* **Problem details**
Could you return the data that follows exactly, minus the images?

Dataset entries
□ □ □ □ □ □ □

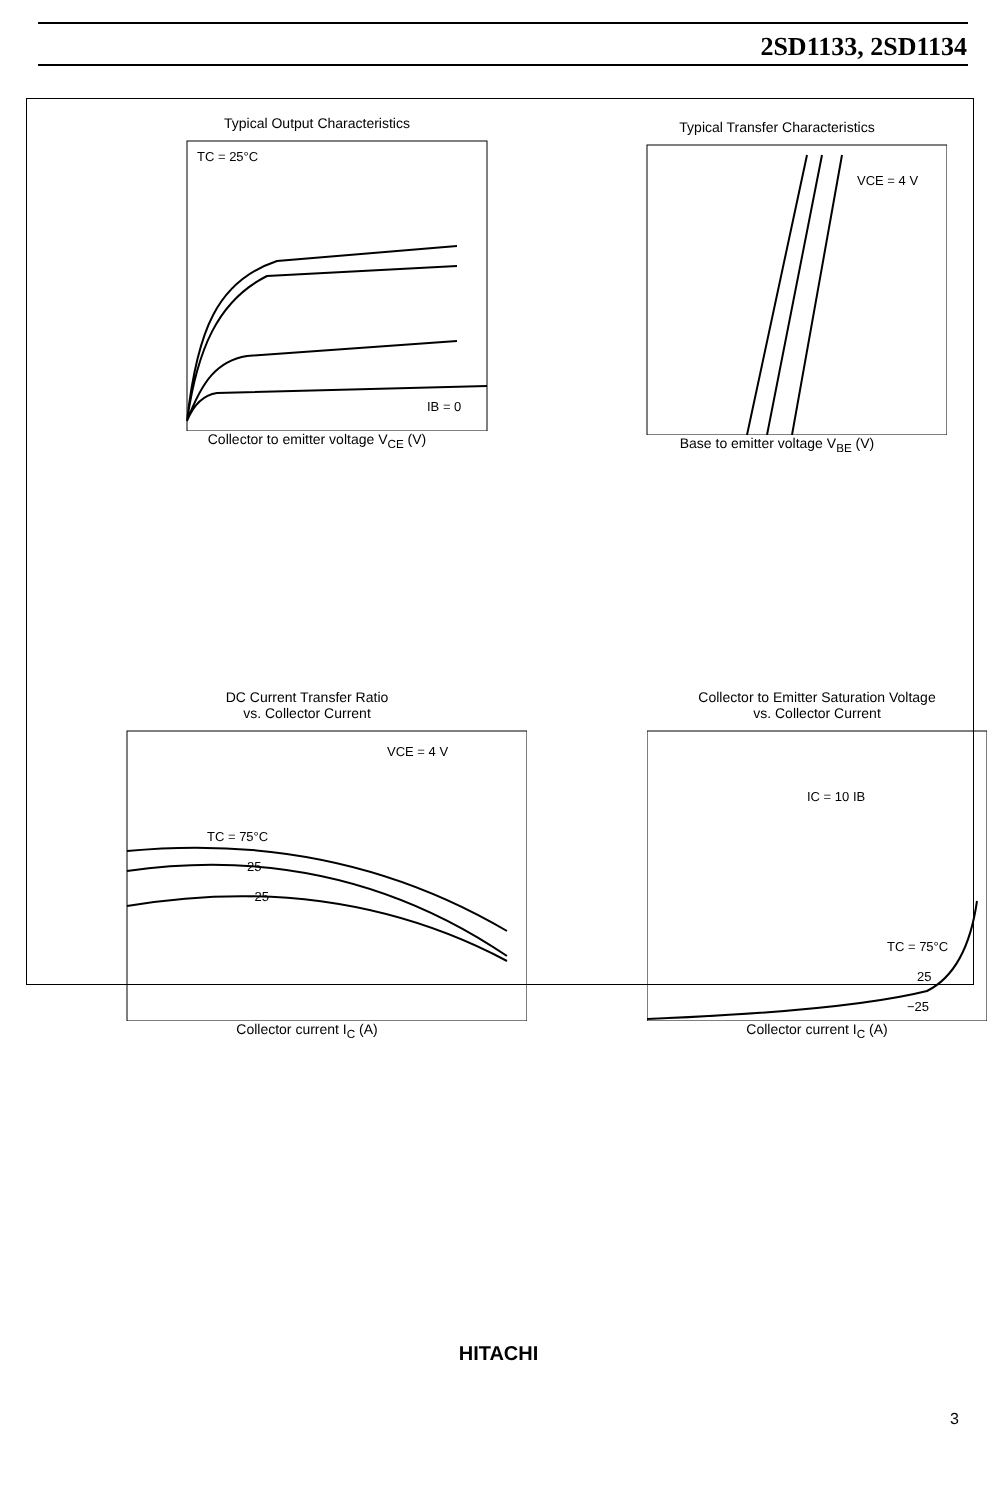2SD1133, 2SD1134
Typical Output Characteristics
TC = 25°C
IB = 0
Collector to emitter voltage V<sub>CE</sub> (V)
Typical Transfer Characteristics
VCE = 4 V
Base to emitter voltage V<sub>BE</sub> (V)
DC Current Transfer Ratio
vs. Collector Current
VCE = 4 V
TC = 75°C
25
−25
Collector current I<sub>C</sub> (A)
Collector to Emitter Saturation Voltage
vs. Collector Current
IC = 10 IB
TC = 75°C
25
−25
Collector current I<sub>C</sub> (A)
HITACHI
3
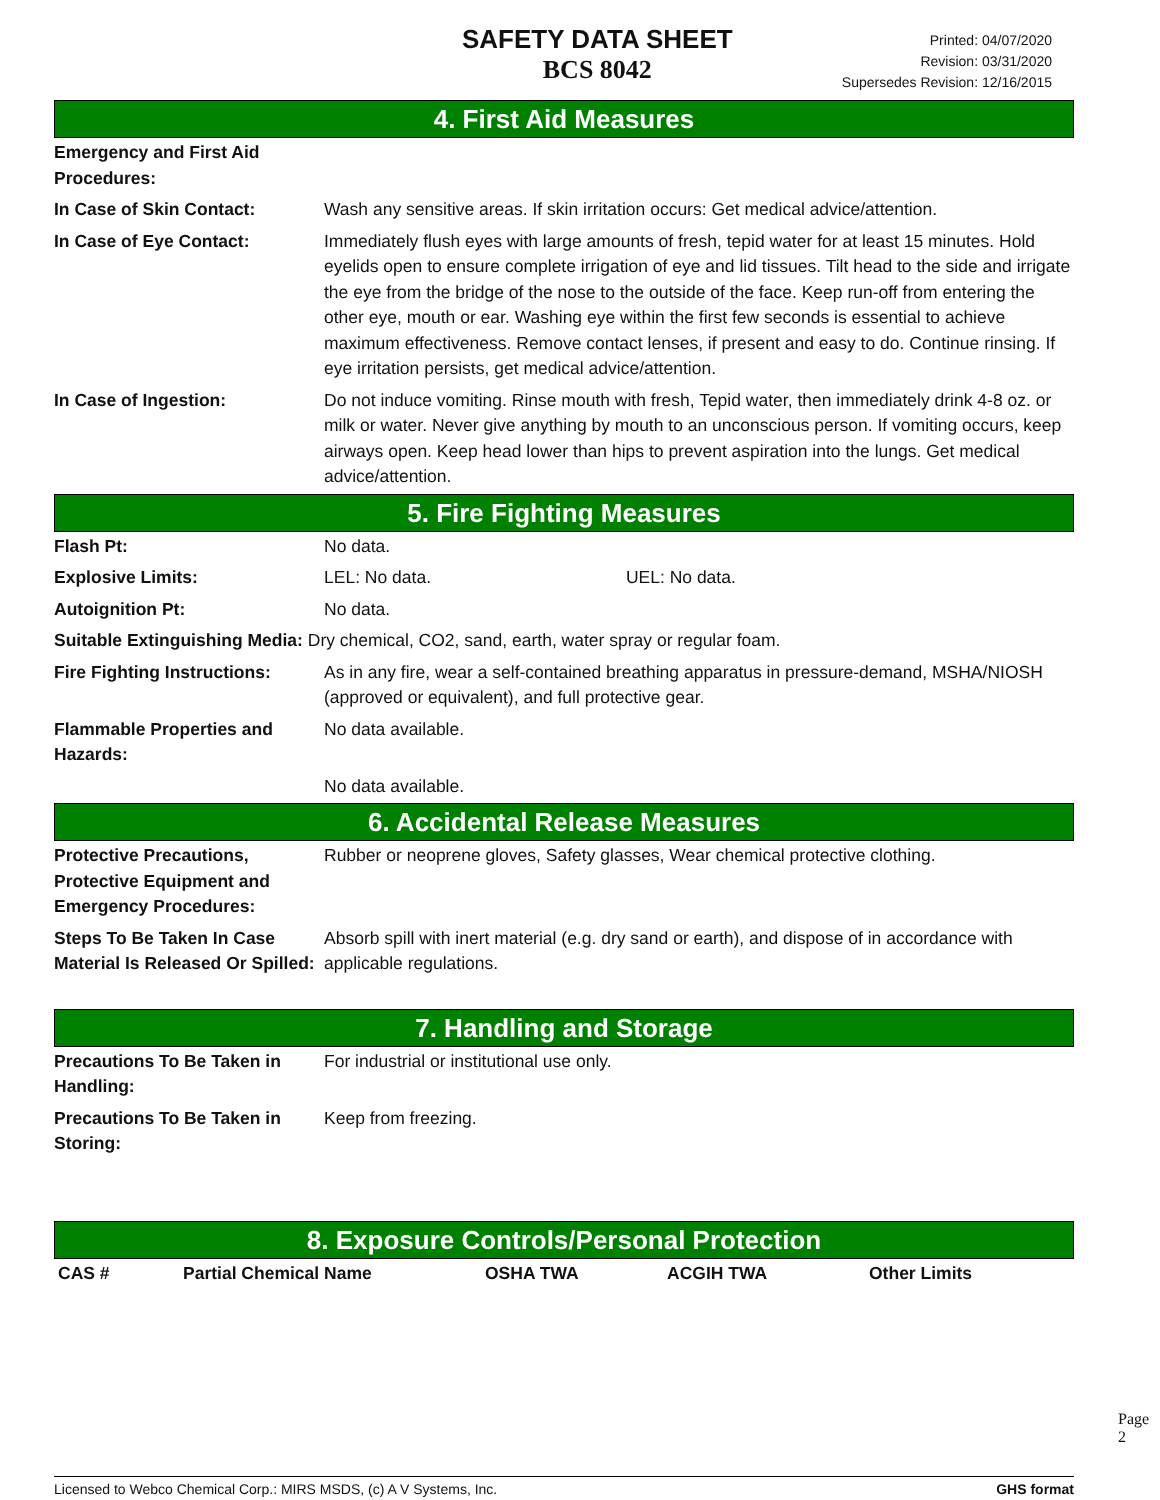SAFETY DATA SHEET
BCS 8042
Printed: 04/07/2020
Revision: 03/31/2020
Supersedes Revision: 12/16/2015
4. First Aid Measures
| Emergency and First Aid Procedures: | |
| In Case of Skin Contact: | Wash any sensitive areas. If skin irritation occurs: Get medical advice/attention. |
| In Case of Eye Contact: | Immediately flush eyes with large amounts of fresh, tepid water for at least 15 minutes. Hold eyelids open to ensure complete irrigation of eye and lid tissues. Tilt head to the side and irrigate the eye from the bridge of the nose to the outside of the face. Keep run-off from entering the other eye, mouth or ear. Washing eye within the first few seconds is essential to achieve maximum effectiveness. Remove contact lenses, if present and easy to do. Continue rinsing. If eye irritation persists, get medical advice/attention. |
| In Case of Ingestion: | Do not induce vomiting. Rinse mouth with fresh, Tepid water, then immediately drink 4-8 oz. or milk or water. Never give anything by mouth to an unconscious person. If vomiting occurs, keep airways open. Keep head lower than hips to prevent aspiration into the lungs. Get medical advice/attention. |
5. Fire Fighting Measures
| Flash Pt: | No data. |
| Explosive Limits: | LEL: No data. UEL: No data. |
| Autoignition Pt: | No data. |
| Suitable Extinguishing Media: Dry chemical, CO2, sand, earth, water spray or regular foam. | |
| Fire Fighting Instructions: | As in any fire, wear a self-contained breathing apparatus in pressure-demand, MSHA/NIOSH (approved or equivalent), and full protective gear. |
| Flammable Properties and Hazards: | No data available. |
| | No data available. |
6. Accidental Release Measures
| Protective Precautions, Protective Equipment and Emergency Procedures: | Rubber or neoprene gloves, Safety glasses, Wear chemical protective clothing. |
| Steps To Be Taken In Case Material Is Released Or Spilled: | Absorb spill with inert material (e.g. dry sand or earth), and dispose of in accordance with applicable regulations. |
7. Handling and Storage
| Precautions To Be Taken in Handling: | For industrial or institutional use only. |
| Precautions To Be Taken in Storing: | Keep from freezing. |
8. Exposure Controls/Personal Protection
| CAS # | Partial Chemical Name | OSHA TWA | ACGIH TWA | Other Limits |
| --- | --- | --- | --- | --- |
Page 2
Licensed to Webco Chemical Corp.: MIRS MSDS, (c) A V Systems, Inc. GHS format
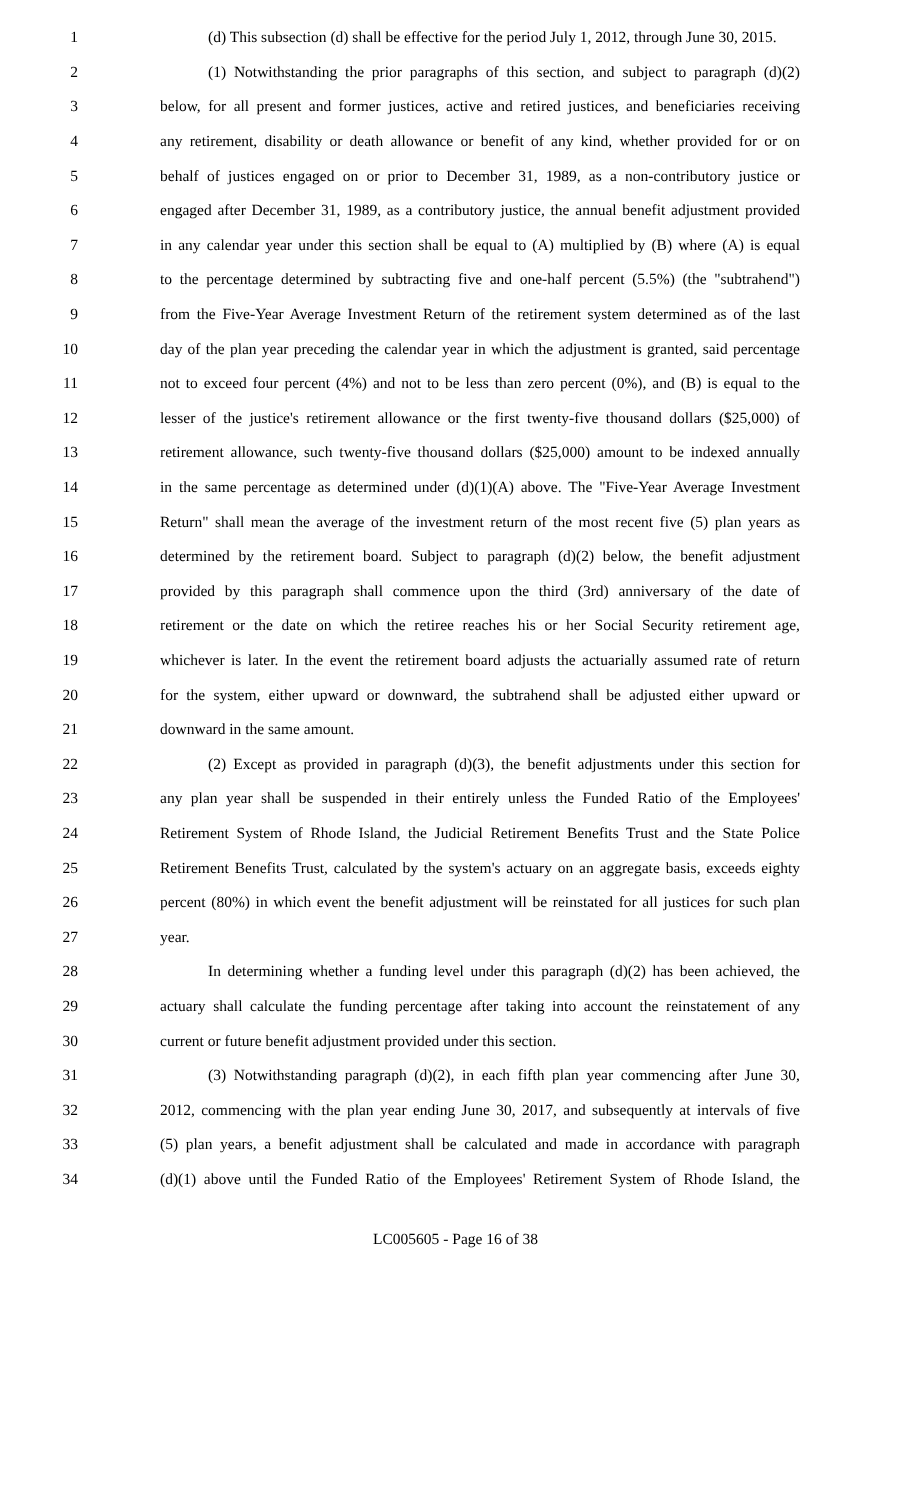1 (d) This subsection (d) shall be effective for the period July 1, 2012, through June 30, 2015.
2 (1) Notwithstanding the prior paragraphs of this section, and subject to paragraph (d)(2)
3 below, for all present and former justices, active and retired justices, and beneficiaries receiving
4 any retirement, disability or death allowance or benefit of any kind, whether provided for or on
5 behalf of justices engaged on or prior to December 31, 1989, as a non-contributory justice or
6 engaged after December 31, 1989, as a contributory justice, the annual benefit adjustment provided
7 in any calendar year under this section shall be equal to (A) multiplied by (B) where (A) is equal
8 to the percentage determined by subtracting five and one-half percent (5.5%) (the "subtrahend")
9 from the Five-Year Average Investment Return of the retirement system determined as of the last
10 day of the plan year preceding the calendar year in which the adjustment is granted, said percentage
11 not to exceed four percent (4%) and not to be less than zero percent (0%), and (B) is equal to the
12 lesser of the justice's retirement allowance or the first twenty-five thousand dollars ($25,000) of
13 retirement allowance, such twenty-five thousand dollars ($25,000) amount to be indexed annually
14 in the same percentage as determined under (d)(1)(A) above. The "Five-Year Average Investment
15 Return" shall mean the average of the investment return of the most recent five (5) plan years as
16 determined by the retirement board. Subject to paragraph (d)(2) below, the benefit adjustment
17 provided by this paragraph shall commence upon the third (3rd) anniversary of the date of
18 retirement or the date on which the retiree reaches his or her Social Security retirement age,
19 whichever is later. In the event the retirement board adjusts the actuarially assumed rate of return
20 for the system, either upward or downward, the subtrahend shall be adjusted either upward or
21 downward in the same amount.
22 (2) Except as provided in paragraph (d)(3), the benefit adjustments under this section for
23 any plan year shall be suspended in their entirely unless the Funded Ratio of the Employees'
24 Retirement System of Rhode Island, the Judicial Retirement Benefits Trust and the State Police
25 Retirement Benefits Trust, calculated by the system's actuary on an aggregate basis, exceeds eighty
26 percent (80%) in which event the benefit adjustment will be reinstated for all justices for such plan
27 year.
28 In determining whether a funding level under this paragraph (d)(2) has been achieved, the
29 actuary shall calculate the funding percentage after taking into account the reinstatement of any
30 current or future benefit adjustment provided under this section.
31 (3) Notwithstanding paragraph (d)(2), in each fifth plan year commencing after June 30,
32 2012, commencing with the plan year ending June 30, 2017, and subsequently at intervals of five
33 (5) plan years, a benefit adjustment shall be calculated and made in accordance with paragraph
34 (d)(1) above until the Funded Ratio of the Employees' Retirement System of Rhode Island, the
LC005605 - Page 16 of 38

□ □ □ □ □ □ □

* **Reply to the exercise**
2SD1133, 2SD1134
Typical Output Characteristics
TC = 25°C
IB = 0
Collector to emitter voltage V<sub>CE</sub> (V)
Typical Transfer Characteristics
VCE = 4 V
Base to emitter voltage V<sub>BE</sub> (V)
DC Current Transfer Ratio
vs. Collector Current
VCE = 4 V
TC = 75°C
25
−25
Collector current I<sub>C</sub> (A)
Collector to Emitter Saturation Voltage
vs. Collector Current
IC = 10 IB
TC = 75°C
25
−25
Collector current I<sub>C</sub> (A)
HITACHI
3
SAFETY DATA SHEET
BCS 8042
Printed: 04/07/2020
Revision: 03/31/2020
Supersedes Revision: 12/16/2015
4. First Aid Measures
| Emergency and First Aid Procedures: | |
| In Case of Skin Contact: | Wash any sensitive areas. If skin irritation occurs: Get medical advice/attention. |
| In Case of Eye Contact: | Immediately flush eyes with large amounts of fresh, tepid water for at least 15 minutes. Hold eyelids open to ensure complete irrigation of eye and lid tissues. Tilt head to the side and irrigate the eye from the bridge of the nose to the outside of the face. Keep run-off from entering the other eye, mouth or ear. Washing eye within the first few seconds is essential to achieve maximum effectiveness. Remove contact lenses, if present and easy to do. Continue rinsing. If eye irritation persists, get medical advice/attention. |
| In Case of Ingestion: | Do not induce vomiting. Rinse mouth with fresh, Tepid water, then immediately drink 4-8 oz. or milk or water. Never give anything by mouth to an unconscious person. If vomiting occurs, keep airways open. Keep head lower than hips to prevent aspiration into the lungs. Get medical advice/attention. |
5. Fire Fighting Measures
| Flash Pt: | No data. |
| Explosive Limits: | LEL: No data. UEL: No data. |
| Autoignition Pt: | No data. |
| Suitable Extinguishing Media: Dry chemical, CO2, sand, earth, water spray or regular foam. | |
| Fire Fighting Instructions: | As in any fire, wear a self-contained breathing apparatus in pressure-demand, MSHA/NIOSH (approved or equivalent), and full protective gear. |
| Flammable Properties and Hazards: | No data available. |
| | No data available. |
6. Accidental Release Measures
| Protective Precautions, Protective Equipment and Emergency Procedures: | Rubber or neoprene gloves, Safety glasses, Wear chemical protective clothing. |
| Steps To Be Taken In Case Material Is Released Or Spilled: | Absorb spill with inert material (e.g. dry sand or earth), and dispose of in accordance with applicable regulations. |
7. Handling and Storage
| Precautions To Be Taken in Handling: | For industrial or institutional use only. |
| Precautions To Be Taken in Storing: | Keep from freezing. |
8. Exposure Controls/Personal Protection
| CAS # | Partial Chemical Name | OSHA TWA | ACGIH TWA | Other Limits |
| --- | --- | --- | --- | --- |
Page 2
Licensed to Webco Chemical Corp.: MIRS MSDS, (c) A V Systems, Inc. GHS format
1 (d) This subsection (d) shall be effective for the period July 1, 2012, through June 30, 2015.
2 (1) Notwithstanding the prior paragraphs of this section, and subject to paragraph (d)(2)
3 below, for all present and former justices, active and retired justices, and beneficiaries receiving
4 any retirement, disability or death allowance or benefit of any kind, whether provided for or on
5 behalf of justices engaged on or prior to December 31, 1989, as a non-contributory justice or
6 engaged after December 31, 1989, as a contributory justice, the annual benefit adjustment provided
7 in any calendar year under this section shall be equal to (A) multiplied by (B) where (A) is equal
8 to the percentage determined by subtracting five and one-half percent (5.5%) (the "subtrahend")
9 from the Five-Year Average Investment Return of the retirement system determined as of the last
10 day of the plan year preceding the calendar year in which the adjustment is granted, said percentage
11 not to exceed four percent (4%) and not to be less than zero percent (0%), and (B) is equal to the
12 lesser of the justice's retirement allowance or the first twenty-five thousand dollars ($25,000) of
13 retirement allowance, such twenty-five thousand dollars ($25,000) amount to be indexed annually
14 in the same percentage as determined under (d)(1)(A) above. The "Five-Year Average Investment
15 Return" shall mean the average of the investment return of the most recent five (5) plan years as
16 determined by the retirement board. Subject to paragraph (d)(2) below, the benefit adjustment
17 provided by this paragraph shall commence upon the third (3rd) anniversary of the date of
18 retirement or the date on which the retiree reaches his or her Social Security retirement age,
19 whichever is later. In the event the retirement board adjusts the actuarially assumed rate of return
20 for the system, either upward or downward, the subtrahend shall be adjusted either upward or
21 downward in the same amount.
22 (2) Except as provided in paragraph (d)(3), the benefit adjustments under this section for
23 any plan year shall be suspended in their entirely unless the Funded Ratio of the Employees'
24 Retirement System of Rhode Island, the Judicial Retirement Benefits Trust and the State Police
25 Retirement Benefits Trust, calculated by the system's actuary on an aggregate basis, exceeds eighty
26 percent (80%) in which event the benefit adjustment will be reinstated for all justices for such plan
27 year.
28 In determining whether a funding level under this paragraph (d)(2) has been achieved, the
29 actuary shall calculate the funding percentage after taking into account the reinstatement of any
30 current or future benefit adjustment provided under this section.
31 (3) Notwithstanding paragraph (d)(2), in each fifth plan year commencing after June 30,
32 2012, commencing with the plan year ending June 30, 2017, and subsequently at intervals of five
33 (5) plan years, a benefit adjustment shall be calculated and made in accordance with paragraph
34 (d)(1) above until the Funded Ratio of the Employees' Retirement System of Rhode Island, the
LC005605 - Page 16 of 38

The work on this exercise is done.